La multiplicité des épithètes les rend diffus, comme les exclamations qu’ils prodiguent les rendent monotones. Au contraire, ce que l’on sent & ce que l’on conçoit bien s’énonce toujours clairement, & toujours d’une manière nouvelle. Cette règle s’étend à la louange comme au raisonnement. Ecoutez un homme véritablement épris & inspiré par les perfections de l’objet qu’il aime, quelque enthousiasmé qu’il soit, il exprime clairement les différens transports ; les expressions, les tours, les accens de son discours se varient comme ses sentimens ; mais ils disent toujours quelque chose qu’on entend ; il intéresse enfin & communique ses impressions.

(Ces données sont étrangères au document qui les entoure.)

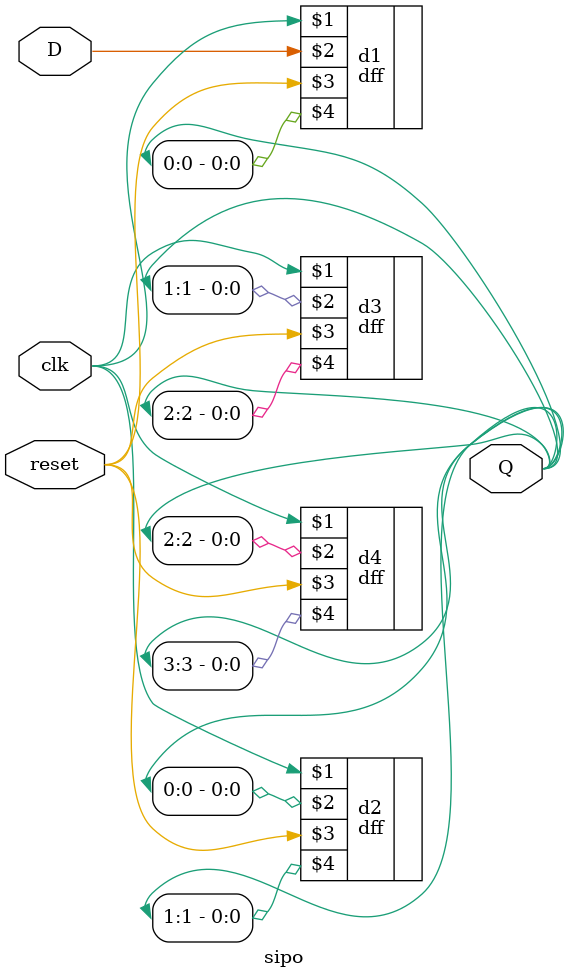
<source format=v>
`timescale 1ns / 1ps


module sipo(
input D,clk,reset,
output [3:0]Q
    );
dff d1(clk, D, reset, Q[0]);
    dff d2(clk, Q[0], reset, Q[1]);
    dff d3(clk, Q[1], reset, Q[2]);
    dff d4(clk, Q[2], reset, Q[3]);
endmodule

</source>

Mais si vous appercevez que l’enthousiaste se répéte, si vous le trouvez obscur, alors, refroidi à son égard, vous concluez qu’il joue la passion, & vous ne vous trompez pas.

Si l’on observe plus particulierement encore les enthousiasmes joués qui deviennent si communs & si épidémiques parmi nous, que les hommes les plus sages ont peine à ne s’en pas trouver quelquefois coupables, on y démêle plusieurs nuances & plusieurs motifs. Les uns n’ont dessein que de faire dire qu’ils ont une sensibilité extraordinaire ; ils s’efforcent de s’échauffer, ils s’échauffent enfin ; mais la prétention de sentir vivement & de s’exprimer d’une manière distinguée est trop facile à appercevoir pour qu’on s’y méprenne. Il en est enfin qui ont pour but plus secret une prédilection déterminée, & ils demasquent, malgré eux, ce motif par les occasions qu’ils amenent de louer sans mesure les genres qu’ils affectionnent, ou de déprimer les artistes qui ne leur plaisent pas.

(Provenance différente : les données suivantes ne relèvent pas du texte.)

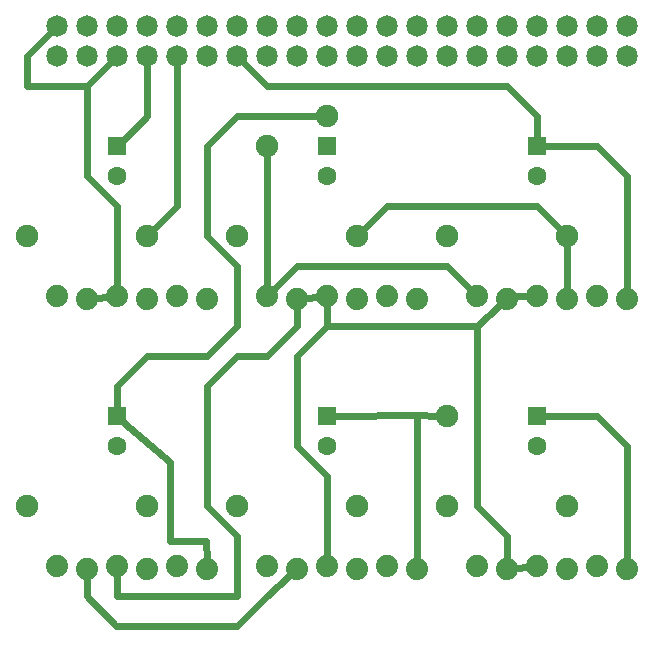
<source format=gtl>
G04 MADE WITH FRITZING*
G04 WWW.FRITZING.ORG*
G04 DOUBLE SIDED*
G04 HOLES PLATED*
G04 CONTOUR ON CENTER OF CONTOUR VECTOR*
%ASAXBY*%
%FSLAX23Y23*%
%MOIN*%
%OFA0B0*%
%SFA1.0B1.0*%
%ADD10C,0.075000*%
%ADD11C,0.062992*%
%ADD12C,0.071889*%
%ADD13C,0.071917*%
%ADD14C,0.074000*%
%ADD15C,0.075433*%
%ADD16R,0.062992X0.062992*%
%ADD17C,0.024000*%
%LNCOPPER1*%
G90*
G70*
G54D10*
X302Y1584D03*
X702Y1584D03*
G54D11*
X602Y1883D03*
X602Y1784D03*
G54D10*
X1002Y1584D03*
X1402Y1584D03*
G54D11*
X1302Y1883D03*
X1302Y1784D03*
G54D10*
X1702Y1584D03*
X2102Y1584D03*
G54D11*
X2002Y1883D03*
X2002Y1784D03*
G54D10*
X302Y684D03*
X702Y684D03*
G54D11*
X602Y983D03*
X602Y884D03*
G54D10*
X1002Y684D03*
X1402Y684D03*
G54D11*
X1302Y983D03*
X1302Y884D03*
G54D10*
X1702Y684D03*
X2102Y684D03*
G54D11*
X2002Y983D03*
X2002Y884D03*
G54D12*
X402Y2184D03*
X502Y2184D03*
X602Y2184D03*
X702Y2184D03*
G54D13*
X802Y2184D03*
G54D12*
X902Y2184D03*
X1002Y2184D03*
X1102Y2184D03*
X1202Y2184D03*
G54D13*
X1302Y2184D03*
G54D12*
X1402Y2184D03*
G54D13*
X1502Y2184D03*
G54D12*
X1602Y2184D03*
X1702Y2184D03*
X1802Y2184D03*
X1902Y2184D03*
G54D13*
X2002Y2184D03*
G54D12*
X2102Y2184D03*
X2202Y2184D03*
X2302Y2184D03*
X2302Y2284D03*
X2202Y2284D03*
X2102Y2284D03*
G54D13*
X2002Y2284D03*
G54D12*
X1902Y2284D03*
X1802Y2284D03*
X1702Y2284D03*
X1602Y2284D03*
G54D13*
X1502Y2284D03*
G54D12*
X1402Y2284D03*
G54D13*
X1302Y2284D03*
G54D12*
X1202Y2284D03*
X1102Y2284D03*
X1002Y2284D03*
X902Y2284D03*
G54D13*
X802Y2284D03*
G54D12*
X702Y2284D03*
X602Y2284D03*
X502Y2284D03*
X402Y2284D03*
G54D14*
X902Y1374D03*
X802Y1384D03*
X702Y1374D03*
X602Y1384D03*
X502Y1374D03*
X402Y1384D03*
X1602Y1374D03*
X1502Y1384D03*
X1402Y1374D03*
X1302Y1384D03*
X1202Y1374D03*
X1102Y1384D03*
X2302Y1374D03*
X2202Y1384D03*
X2102Y1374D03*
X2002Y1384D03*
X1902Y1374D03*
X1802Y1384D03*
X902Y474D03*
X802Y484D03*
X702Y474D03*
X602Y484D03*
X502Y474D03*
X402Y484D03*
X1602Y474D03*
X1502Y484D03*
X1402Y474D03*
X1302Y484D03*
X1202Y474D03*
X1102Y484D03*
X2302Y474D03*
X2202Y484D03*
X2102Y474D03*
X2002Y484D03*
X1902Y474D03*
X1802Y484D03*
G54D15*
X1702Y984D03*
X1102Y1884D03*
X1302Y1984D03*
G54D16*
X602Y1883D03*
X1302Y1883D03*
X2002Y1883D03*
X602Y983D03*
X1302Y983D03*
X2002Y983D03*
G54D17*
X2102Y1556D02*
X2102Y1405D01*
D02*
X2202Y1883D02*
X2302Y1783D01*
D02*
X2029Y1883D02*
X2202Y1883D01*
D02*
X2302Y1783D02*
X2302Y1405D01*
D02*
X2002Y1984D02*
X1902Y2084D01*
D02*
X1902Y2084D02*
X1102Y2084D01*
D02*
X1102Y2084D02*
X1026Y2161D01*
D02*
X2002Y1910D02*
X2002Y1984D01*
D02*
X1179Y453D02*
X1103Y385D01*
D02*
X600Y285D02*
X501Y385D01*
D02*
X1002Y284D02*
X600Y285D01*
D02*
X1103Y385D02*
X1002Y284D01*
D02*
X501Y385D02*
X502Y443D01*
D02*
X2303Y884D02*
X2203Y984D01*
D02*
X2203Y984D02*
X2029Y983D01*
D02*
X2302Y505D02*
X2303Y884D01*
D02*
X1902Y505D02*
X1902Y584D01*
D02*
X1802Y1284D02*
X1879Y1353D01*
D02*
X1302Y1353D02*
X1302Y1284D01*
D02*
X1302Y1284D02*
X1202Y1184D01*
D02*
X1202Y884D02*
X1302Y784D01*
D02*
X1202Y1184D02*
X1202Y884D01*
D02*
X1302Y784D02*
X1302Y515D01*
D02*
X1802Y1184D02*
X1802Y1284D01*
D02*
X1902Y584D02*
X1802Y684D01*
D02*
X1802Y684D02*
X1802Y1184D01*
D02*
X1271Y1381D02*
X1233Y1377D01*
D02*
X702Y2151D02*
X703Y1984D01*
D02*
X703Y1984D02*
X621Y1902D01*
D02*
X902Y505D02*
X900Y568D01*
X900Y568D02*
X780Y568D01*
X780Y568D02*
X780Y832D01*
X780Y832D02*
X623Y965D01*
D02*
X1002Y1984D02*
X902Y1884D01*
D02*
X1274Y1984D02*
X1002Y1984D01*
D02*
X902Y1884D02*
X902Y1584D01*
D02*
X1002Y1484D02*
X1002Y1285D01*
D02*
X902Y1584D02*
X1002Y1484D01*
D02*
X1002Y1285D02*
X903Y1185D01*
D02*
X704Y1185D02*
X601Y1085D01*
D02*
X903Y1185D02*
X704Y1185D01*
D02*
X601Y1085D02*
X602Y1010D01*
D02*
X1329Y983D02*
X1601Y986D01*
D02*
X1601Y986D02*
X1674Y985D01*
D02*
X1602Y505D02*
X1601Y986D01*
D02*
X1102Y1855D02*
X1102Y1415D01*
D02*
X1780Y1406D02*
X1702Y1484D01*
D02*
X1702Y1484D02*
X1202Y1484D01*
D02*
X1202Y1484D02*
X1103Y1385D01*
D02*
X1103Y1385D02*
X1127Y1403D01*
D02*
X603Y453D02*
X603Y385D01*
D02*
X603Y385D02*
X1002Y385D01*
D02*
X1002Y385D02*
X1002Y584D01*
D02*
X1002Y584D02*
X902Y684D01*
D02*
X902Y1084D02*
X1002Y1184D01*
D02*
X1103Y1184D02*
X1202Y1285D01*
D02*
X1002Y1184D02*
X1103Y1184D01*
D02*
X902Y684D02*
X902Y1084D01*
D02*
X1202Y1285D02*
X1202Y1343D01*
D02*
X1971Y1384D02*
X1932Y1384D01*
X1932Y1384D02*
X1932Y1384D01*
D02*
X533Y1377D02*
X571Y1381D01*
D02*
X579Y2161D02*
X502Y2084D01*
D02*
X502Y2084D02*
X502Y1785D01*
D02*
X502Y1785D02*
X603Y1684D01*
D02*
X603Y1684D02*
X602Y1415D01*
D02*
X379Y2261D02*
X302Y2185D01*
D02*
X302Y2185D02*
X302Y2084D01*
D02*
X302Y2084D02*
X502Y2084D01*
D02*
X502Y2084D02*
X579Y2161D01*
D02*
X2082Y1604D02*
X2003Y1684D01*
D02*
X2003Y1684D02*
X1802Y1684D01*
D02*
X1802Y1684D02*
X1503Y1684D01*
D02*
X1503Y1684D02*
X1423Y1604D01*
D02*
X802Y1684D02*
X802Y2151D01*
D02*
X723Y1604D02*
X802Y1684D01*
D02*
X1702Y1285D02*
X1302Y1285D01*
D02*
X1302Y1285D02*
X1302Y1353D01*
D02*
X1802Y1285D02*
X1702Y1285D01*
D02*
X1879Y1354D02*
X1802Y1285D01*
D02*
X1971Y481D02*
X1933Y477D01*
G04 End of Copper1*
M02*
</source>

Tous ces enthousiasmes faux sont plus contraires aux arts que la froideur & l’indifférence. Ils sont regarder injustement comme peu sensibles ceux qui ne sont émus qu’autant que les objets le méritent, & qui ne parlent qu’avec franchise d’après leurs impressions, qu’ils donnent pour ce qu’elles sont, sans tyranniser ceux qui n’en ont pas de semblables.

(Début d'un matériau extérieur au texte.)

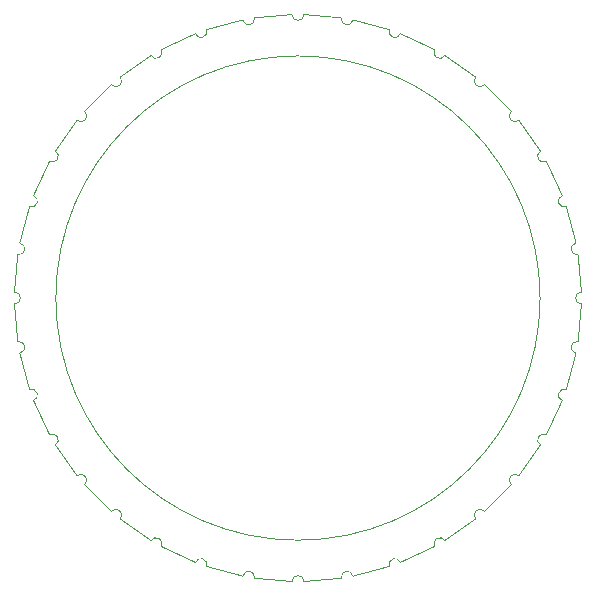
<source format=gbr>
%TF.GenerationSoftware,KiCad,Pcbnew,6.0.7-1.fc35*%
%TF.CreationDate,2022-12-16T23:42:52+01:00*%
%TF.ProjectId,outer,6f757465-722e-46b6-9963-61645f706362,rev?*%
%TF.SameCoordinates,Original*%
%TF.FileFunction,Profile,NP*%
%FSLAX46Y46*%
G04 Gerber Fmt 4.6, Leading zero omitted, Abs format (unit mm)*
G04 Created by KiCad (PCBNEW 6.0.7-1.fc35) date 2022-12-16 23:42:52*
%MOMM*%
%LPD*%
G01*
G04 APERTURE LIST*
%TA.AperFunction,Profile*%
%ADD10C,0.050000*%
%TD*%
G04 APERTURE END LIST*
D10*
X223548557Y-95340041D02*
G75*
G03*
X222723632Y-92261363I-23548657J-4659959D01*
G01*
X196324767Y-123722196D02*
G75*
G03*
X195340040Y-123548562I-492367J86796D01*
G01*
X223722196Y-103675233D02*
G75*
G03*
X223548562Y-104659960I-86796J-492367D01*
G01*
X184190076Y-81936328D02*
G75*
G03*
X181936328Y-84190076I15810124J-18063872D01*
G01*
X224000000Y-99500000D02*
G75*
G03*
X224000000Y-100500000I0J-500000D01*
G01*
X195339959Y-76451452D02*
G75*
G03*
X196324848Y-76277790I492441J86852D01*
G01*
X176451452Y-104660041D02*
G75*
G03*
X176277790Y-103675152I-86852J492441D01*
G01*
X181293509Y-84956155D02*
G75*
G03*
X181936327Y-84190075I321391J383055D01*
G01*
X187566979Y-79465395D02*
G75*
G03*
X188433013Y-78965390I433021J249995D01*
G01*
X177618388Y-108678330D02*
G75*
G03*
X178965391Y-111566987I22381612J8678330D01*
G01*
X218063704Y-84190111D02*
G75*
G03*
X218706461Y-84956119I321396J-382989D01*
G01*
X176277804Y-96324767D02*
G75*
G03*
X176451438Y-95340040I86796J492367D01*
G01*
X215809924Y-118063672D02*
G75*
G03*
X218063672Y-115809924I-15810124J18063872D01*
G01*
X224000001Y-99500000D02*
G75*
G03*
X223722209Y-96324848I-23999801J-500000D01*
G01*
X220534613Y-87566985D02*
G75*
G03*
X218706460Y-84956120I-20534413J-12432915D01*
G01*
X208678330Y-122381612D02*
G75*
G03*
X211566987Y-121034609I-8678330J22381612D01*
G01*
X218706460Y-115043879D02*
G75*
G03*
X220534609Y-112433012I-18706160J15043679D01*
G01*
X191321670Y-77618388D02*
G75*
G03*
X188433013Y-78965391I8678330J-22381612D01*
G01*
X177276365Y-92261362D02*
G75*
G03*
X176451439Y-95340040I22723735J-7738638D01*
G01*
X176000000Y-100500000D02*
G75*
G03*
X176000000Y-99500000I0J500000D01*
G01*
X187566985Y-79465387D02*
G75*
G03*
X184956120Y-81293540I12432915J-20534413D01*
G01*
X181936328Y-115809924D02*
G75*
G03*
X184190076Y-118063672I18063872J15810124D01*
G01*
X215809889Y-118063704D02*
G75*
G03*
X215043881Y-118706461I-382989J-321396D01*
G01*
X221034605Y-111566996D02*
G75*
G03*
X220534610Y-112433013I-250005J-433004D01*
G01*
X220534605Y-87566979D02*
G75*
G03*
X221034610Y-88433013I249995J-433021D01*
G01*
X222723617Y-107738682D02*
G75*
G03*
X222381613Y-108678329I-171017J-469818D01*
G01*
X204659959Y-123548557D02*
G75*
G03*
X207738637Y-122723632I-4659959J23548657D01*
G01*
X218706491Y-115043845D02*
G75*
G03*
X218063673Y-115809925I-321391J-383055D01*
G01*
X179465395Y-112433021D02*
G75*
G03*
X178965390Y-111566987I-249995J433021D01*
G01*
X211566996Y-78965395D02*
G75*
G03*
X212433013Y-79465390I433004J-250005D01*
G01*
X188433004Y-121034605D02*
G75*
G03*
X187566987Y-120534610I-433004J250005D01*
G01*
X199500000Y-75999999D02*
G75*
G03*
X196324848Y-76277791I500000J-23999801D01*
G01*
X203675233Y-76277804D02*
G75*
G03*
X204659960Y-76451438I492367J-86796D01*
G01*
X222381597Y-91321626D02*
G75*
G03*
X222723633Y-92261363I171003J-469874D01*
G01*
X207738682Y-77276383D02*
G75*
G03*
X208678329Y-77618387I469818J-171017D01*
G01*
X215043845Y-81293509D02*
G75*
G03*
X215809925Y-81936327I383055J-321391D01*
G01*
X195340041Y-76451443D02*
G75*
G03*
X192261363Y-77276368I4659959J-23548657D01*
G01*
X181936296Y-115809889D02*
G75*
G03*
X181293539Y-115043881I-321396J382989D01*
G01*
X184190111Y-81936296D02*
G75*
G03*
X184956119Y-81293539I382989J321396D01*
G01*
X177618403Y-108678374D02*
G75*
G03*
X177276367Y-107738637I-171003J469874D01*
G01*
X200500000Y-124000000D02*
G75*
G03*
X199500000Y-124000000I-500000J0D01*
G01*
X212433015Y-120534613D02*
G75*
G03*
X215043880Y-118706460I-12432915J20534413D01*
G01*
X192261318Y-122723617D02*
G75*
G03*
X191321671Y-122381613I-469818J171017D01*
G01*
X184956155Y-118706491D02*
G75*
G03*
X184190075Y-118063673I-383055J321391D01*
G01*
X184956121Y-118706460D02*
G75*
G03*
X187566988Y-120534609I15043679J18706160D01*
G01*
X192261362Y-122723635D02*
G75*
G03*
X195340040Y-123548561I7738638J22723735D01*
G01*
X221034603Y-111566984D02*
G75*
G03*
X222381612Y-108678329I-21034503J11566984D01*
G01*
X212433021Y-120534605D02*
G75*
G03*
X211566987Y-121034610I-433021J-249995D01*
G01*
X177276383Y-92261318D02*
G75*
G03*
X177618387Y-91321671I171017J469818D01*
G01*
X203675152Y-76277793D02*
G75*
G03*
X200500000Y-76000001I-3675152J-23722007D01*
G01*
X196324848Y-123722207D02*
G75*
G03*
X199500000Y-123999999I3675152J23722007D01*
G01*
X199500000Y-76000000D02*
G75*
G03*
X200500000Y-76000000I500000J0D01*
G01*
X200500000Y-124000001D02*
G75*
G03*
X203675152Y-123722209I-500000J23999801D01*
G01*
X188433016Y-121034603D02*
G75*
G03*
X191321671Y-122381612I11566984J21034503D01*
G01*
X181293540Y-84956121D02*
G75*
G03*
X179465391Y-87566988I18706160J-15043679D01*
G01*
X215043879Y-81293540D02*
G75*
G03*
X212433012Y-79465391I-15043679J-18706160D01*
G01*
X222381612Y-91321670D02*
G75*
G03*
X221034609Y-88433013I-22381612J-8678330D01*
G01*
X204660041Y-123548548D02*
G75*
G03*
X203675152Y-123722210I-492441J-86852D01*
G01*
X220500000Y-100000000D02*
G75*
G03*
X220500000Y-100000000I-20500000J0D01*
G01*
X178965395Y-88433004D02*
G75*
G03*
X179465390Y-87566987I250005J433004D01*
G01*
X218063672Y-84190076D02*
G75*
G03*
X215809924Y-81936328I-18063872J-15810124D01*
G01*
X176277793Y-96324848D02*
G75*
G03*
X176000001Y-99500000I23722007J-3675152D01*
G01*
X178965397Y-88433016D02*
G75*
G03*
X177618388Y-91321671I21034503J-11566984D01*
G01*
X179465387Y-112433015D02*
G75*
G03*
X181293540Y-115043880I20534413J12432915D01*
G01*
X208678374Y-122381597D02*
G75*
G03*
X207738637Y-122723633I-469874J-171003D01*
G01*
X223548548Y-95339959D02*
G75*
G03*
X223722210Y-96324848I86852J-492441D01*
G01*
X222723635Y-107738638D02*
G75*
G03*
X223548561Y-104659960I-22723735J7738638D01*
G01*
X175999999Y-100500000D02*
G75*
G03*
X176277791Y-103675152I23999801J500000D01*
G01*
X191321626Y-77618403D02*
G75*
G03*
X192261363Y-77276367I469874J171003D01*
G01*
X207738638Y-77276365D02*
G75*
G03*
X204659960Y-76451439I-7738638J-22723735D01*
G01*
X211566984Y-78965397D02*
G75*
G03*
X208678329Y-77618388I-11566984J-21034503D01*
G01*
X176451443Y-104659959D02*
G75*
G03*
X177276368Y-107738637I23548657J4659959D01*
G01*
X223722207Y-103675152D02*
G75*
G03*
X223999999Y-100500000I-23722007J3675152D01*
G01*
M02*

</source>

Le véritable enthousiasme, que les beaux ouvrages, les louanges consacrées à leurs auteurs, la belle nature, lorsqu’elle se rencontre, excitent dans l’ame de ceux qui pratiquent les arts ou qui les aiment, est un heureux don, agréable à-la fois & utile à ceux qui l’exercent & à ceux qui le causent.

Mais dans les arts, il a malheureusement produit, comme dans la religion, l’hypocrisie, & l’hypocrisie s’y est montrée plus d’une fois, pour les objets les moins importans, sous les traits du fanatisme & de l’intolérance. (Article de M. Watelet.)